CONSIGNA 1 — Resume en dos oraciones el párrafo del texto sobre el Rvbicón que empieza con «Ya la decoración era toda». Conserva sus datos principales.
CONSIGNA 2 — Según el texto sobre el Rvbicón, ¿qué había funcionado en el local justo antes de que abriera el restaurante?
CONSIGNA 3 — Escribe, por favor, la continuación del texto sobre el Rvbicón a partir de su última oración.

TEXTO PROPORCIONADO —
# # # # # # #

Tanto carácter tiene el Rvbicón que casi acuñó sin querer aquello de la posverdad, porque no le importa en absoluto celebrar su aniversario cuando le da la gana. Este domingo arranca el programa, pero en realidad fue en diciembre de 1986 cuando José Ramón Burgués, Moncho como nombre de guerra, abrió un restaurante en el número 4 de la calle del Sol. Lo hizo en el mismo local que inmediatamente antes había sido una carpintería. Lo que no sabía es que en los años treinta, antes de la Guerra Civil, había sido la escuela republicana de la madre de Jesús Aguirre. Así, con la contradicción de tener a todo un duque de Alba como antiguo morador de su negocio, fue como Moncho, un superviviente que se había sobrepuesto incluso a sí mismo, cruzó su particular Rvbicón la expresión está gastada, pero así le gustaba contarlo al abandonar la castiza La Paquita, con su bolera y todo en el Río de la Pila, para abrir un restaurante. Sí, un restaurante. Porque así nació la sala.
Ya la decoración era toda una declaración de principios, con su mural con la tricolor y su altar laico y cerámico dedicado a François Villon, un semidesconocido poeta francés cuya vida le gustaba versar a través de las cinco metopas que aún lucen tras la barra. Casi dos años duró la experiencia, hasta que en noviembre de 1988 decidió dar la vuelta a un negocio que no terminaba de arrancar y lo convirtió en bar.
De aquel restaurante sólo queda ya la pequeña barra con azulejos de estilo mudéjar que se ha convertido en reducto de impenitentes; en la zona VIP de los habituales. Esa pequeña barra que después se amplió a todo el local para reconvertirlo en bar ha visto de todo. Como popes, un padre fundador trotsko y el pastor de un extraño culto al silencio. Junto a ellos, una congregación en la que se han sucedido biólogas de amplia sonrisa, bibliotecarias con gafas a lo Lennon y bibliotecarias cantautoras, telecos con fama de rudos centrales, profesoras trotamundos de ojos verdes oceánicos, abogados del turno de oficio, bereberes con vocación de von vivants, doctorandos dominicanos y exsoviéticas reconvertidas en musas del indie cántabro. Y eso sólo a un lado de la barra. Aquel en el que siempre tienen razón. El de los taberneros, por supuesto. La pléyade de clientes, que se ha ido renovando atraída por el espíritu del bar sin que algunos de los clásicos lo hayan abandonado nunca, da para un zoo contemporáneo mucho más amplio y diverso.
Durante unos primeros años autárquicos, el apoyo de amigos como el periodista José RamónSan Juan y, sobre todo, la voluntad inquebrantable de Moncho, cuyo espíritu nunca ha dejado la sala, permitieron sacar adelante un local que a base de tenacidad se reivindicó como referente de la noche y la cultura santanderina. Lo hicieron los Pedro Martínez, Chave Muñiz, Santos Zabala... Todos aquellos cantautores que, agrupados en el colectivo Cantera, desfilaron por su pequeño escenario. Como lo hicieron otros foráneos, ya profesionales del asunto como Luis Pastor o Javier Bergia, las veladas poéticas, las presentaciones o cualquier sarao subversivo que Moncho estaba siempre encantado de apadrinar.

# # # # # # #

DATOS PROPORCIONADOS —
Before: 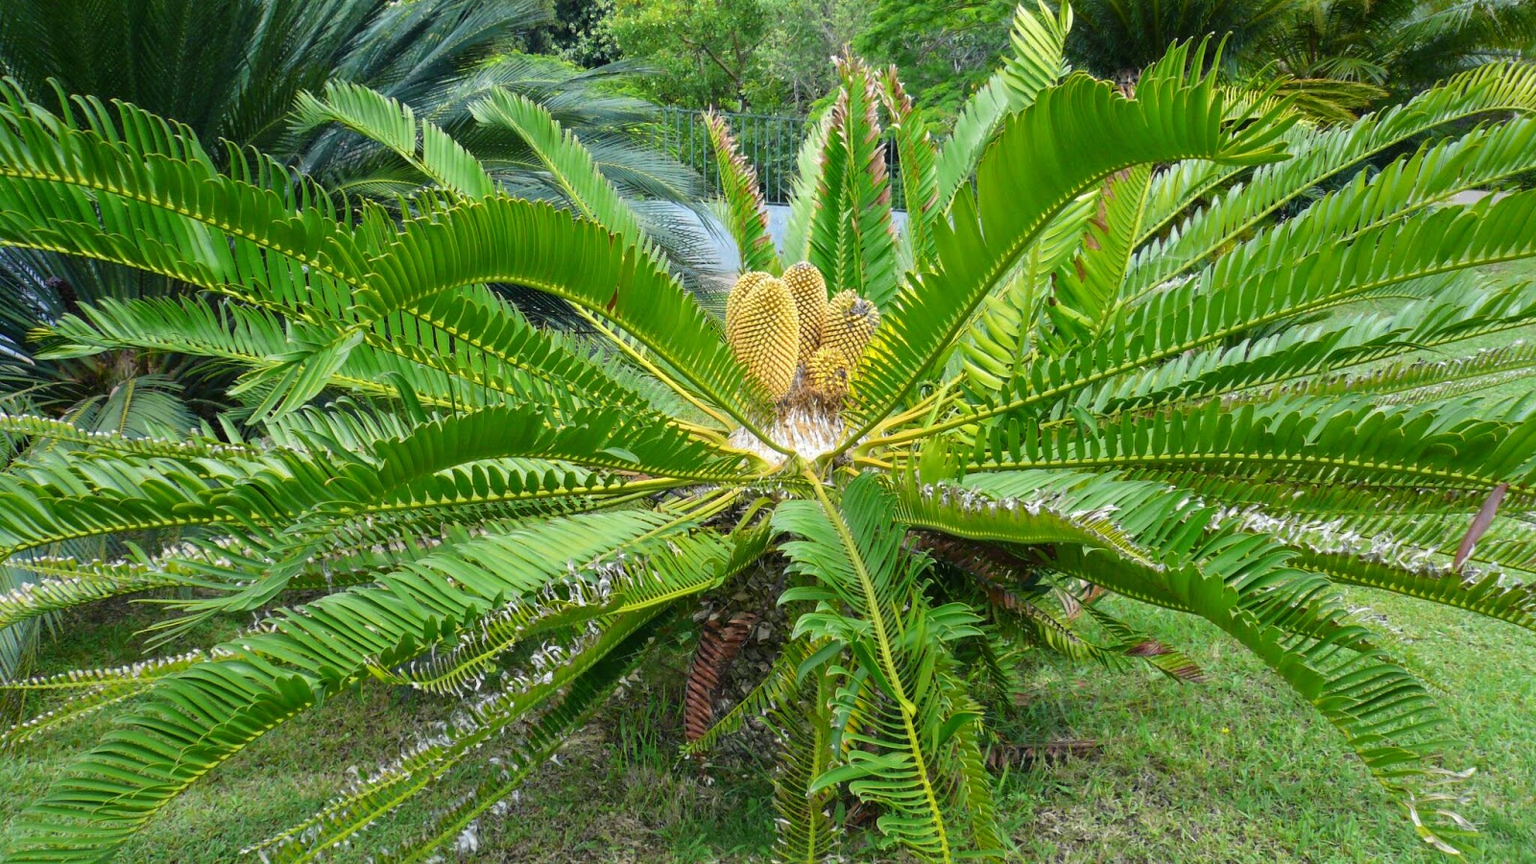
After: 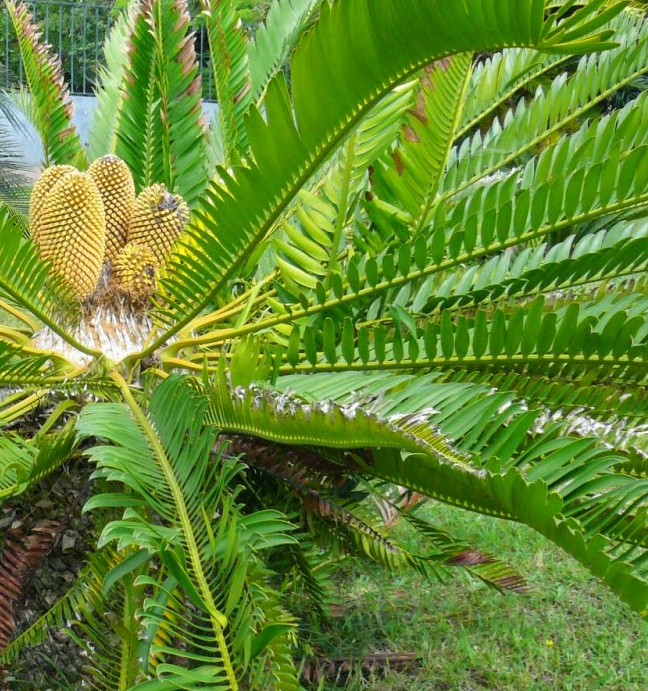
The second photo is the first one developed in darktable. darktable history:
crop: left 45.462%, top 13.209%, right 13.992%, bottom 9.905%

# # # # # # #

ESPACIO DE RESPUESTA 1 — La decoración del local, con un mural con la tricolor y un altar laico de cerámica dedicado al poeta francés François Villon, cuya vida se cuenta en las cinco metopas que aún están tras la barra, ya era una declaración de principios. El restaurante duró casi dos años, hasta que en noviembre de 1988, como el negocio no terminaba de arrancar, se convirtió en bar.

ESPACIO DE RESPUESTA 2 — Una carpintería.

ESPACIO DE RESPUESTA 3 —
Pero el verdadero encanto es que en los noventa aquel no era el modelo.Entonces ni estaba de moda ofrecer conciertos, charlas o conferencias, ni era siquiera rentable suponiendo que lo sea ahora. Como no era habitual que en un bar se escuchara a Benedetti y Viglietti, como se hacía entonces, aderezados con jazz y ópera. Una banda sonora con la que colorear unas paredes que a lo largo de 30 años se han convertido en un museo artístico y vital.
Para entonces ya se había formado un grupo de cantantes, tramoyistas, periodistas, poetas, camareros y otras gentes de mal vivir que montaron oficina en la calle del Sol 4 mientras la chavalería colaboraba para relanzar el local a base de masiva ingesta de los mejores mojitos de Santander. Eran ya los últimos noventa. O principios de siglo, quizá. La fórmula, la misma que se mantiene intacta hoy en día, con hierbabuena fresca y zumo recién exprimido. Sólo que entonces costaban 200 pesetas. Hora y media acodado en una de las mesas en una época en la que aún se podía fumar en los bares incluso sustancias que permiten comprender por un instante la teoría de cuerdas bastaba para entrar en una nueva dimensión.
Para entonces el Rvbicón era ya también el bar de las palomitas; el de las mesas de tablero de mármol y pie de máquina de coser. Moncho no había inventado nada; sencillamente le gustaba mucho viajar, casi tanto como vivir, y había ido copiando ideas para modelar su propio espacio. Por aquella época llegó de Salamanca un tipo barbudo, Vicente González Marcos, para más señas, que comenzó como cliente esporádico y se fue mimetizando con el ambiente hasta decidirse a recoger los trastos, dejar el mítico Rivendel salmantino y convertirse en socio de Moncho en 2000 para abrir la etapa más gloriosa del local, que vivía una época difícil.
Su llegada fue providencial: se echó el bar a la espalda cuando la enfermedad puso en jaque al viejo tabernero y a los cuatro días ya era uno más en la ciudad. Mucho más que uno más. De su trabajo y el de un grupo de camareros que se convirtieron en amigos nació una nueva etapa que al regreso de Moncho les permitió lavar la cara al viejo Rvbicón con lo que entonces parecía casi un anatema: un cierre de dos meses. Lo necesario para construir el vestíbulo, cambiar los servicios de lugar para aumentar el aforo e insonorizar el local, lo que permitió conseguir al fin la licencia de bar especial con un caro peaje: forrar las viejas vigas de madera que tanto carácter le daban. El local se puso entonces de moda y volvió a ser rentable, aunque tuvo que renunciar a los conciertos cuando el piñerismo emprendió su cruzada contra la cultura.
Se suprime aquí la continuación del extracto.